## PROMPT
Copy all lines holding the word "factor" from the entries.

## GIVEN RECORDS
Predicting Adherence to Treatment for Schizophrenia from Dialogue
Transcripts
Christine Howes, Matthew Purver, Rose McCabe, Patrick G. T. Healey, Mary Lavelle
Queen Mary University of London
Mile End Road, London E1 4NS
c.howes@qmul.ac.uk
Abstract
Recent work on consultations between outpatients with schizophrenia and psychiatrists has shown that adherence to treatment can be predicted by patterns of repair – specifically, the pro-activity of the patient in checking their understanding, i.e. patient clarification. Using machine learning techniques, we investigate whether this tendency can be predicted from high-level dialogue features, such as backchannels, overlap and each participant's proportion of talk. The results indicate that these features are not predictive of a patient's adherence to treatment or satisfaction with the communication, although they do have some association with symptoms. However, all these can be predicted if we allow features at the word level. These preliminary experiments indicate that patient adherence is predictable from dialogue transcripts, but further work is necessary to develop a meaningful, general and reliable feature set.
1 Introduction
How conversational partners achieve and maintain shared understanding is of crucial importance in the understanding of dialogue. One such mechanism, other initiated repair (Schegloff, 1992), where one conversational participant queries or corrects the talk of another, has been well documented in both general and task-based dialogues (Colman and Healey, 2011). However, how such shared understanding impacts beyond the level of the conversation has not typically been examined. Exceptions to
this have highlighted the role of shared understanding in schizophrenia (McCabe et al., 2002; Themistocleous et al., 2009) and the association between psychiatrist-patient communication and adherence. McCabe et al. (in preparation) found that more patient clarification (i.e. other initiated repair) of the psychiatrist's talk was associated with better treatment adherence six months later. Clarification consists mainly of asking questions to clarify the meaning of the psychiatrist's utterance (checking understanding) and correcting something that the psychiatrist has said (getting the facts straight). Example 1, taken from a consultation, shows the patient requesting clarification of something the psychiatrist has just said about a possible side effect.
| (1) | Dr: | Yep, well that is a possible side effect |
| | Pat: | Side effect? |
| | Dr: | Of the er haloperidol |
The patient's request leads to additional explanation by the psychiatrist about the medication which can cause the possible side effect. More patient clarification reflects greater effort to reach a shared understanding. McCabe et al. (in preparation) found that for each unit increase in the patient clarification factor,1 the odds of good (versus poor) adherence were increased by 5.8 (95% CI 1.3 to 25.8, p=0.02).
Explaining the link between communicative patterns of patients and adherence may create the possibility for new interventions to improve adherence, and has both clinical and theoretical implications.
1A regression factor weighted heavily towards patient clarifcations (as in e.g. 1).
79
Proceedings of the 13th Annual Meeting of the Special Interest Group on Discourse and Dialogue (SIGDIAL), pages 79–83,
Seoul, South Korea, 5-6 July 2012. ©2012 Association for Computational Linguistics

## RESPONSE TO THIS TASK
The patient's request leads to additional explanation by the psychiatrist about the medication which can cause the possible side effect. More patient clarification reflects greater effort to reach a shared understanding. McCabe et al. (in preparation) found that for each unit increase in the patient clarification factor,1 the odds of good (versus poor) adherence were increased by 5.8 (95% CI 1.3 to 25.8, p=0.02).
1A regression factor weighted heavily towards patient clarifcations (as in e.g. 1).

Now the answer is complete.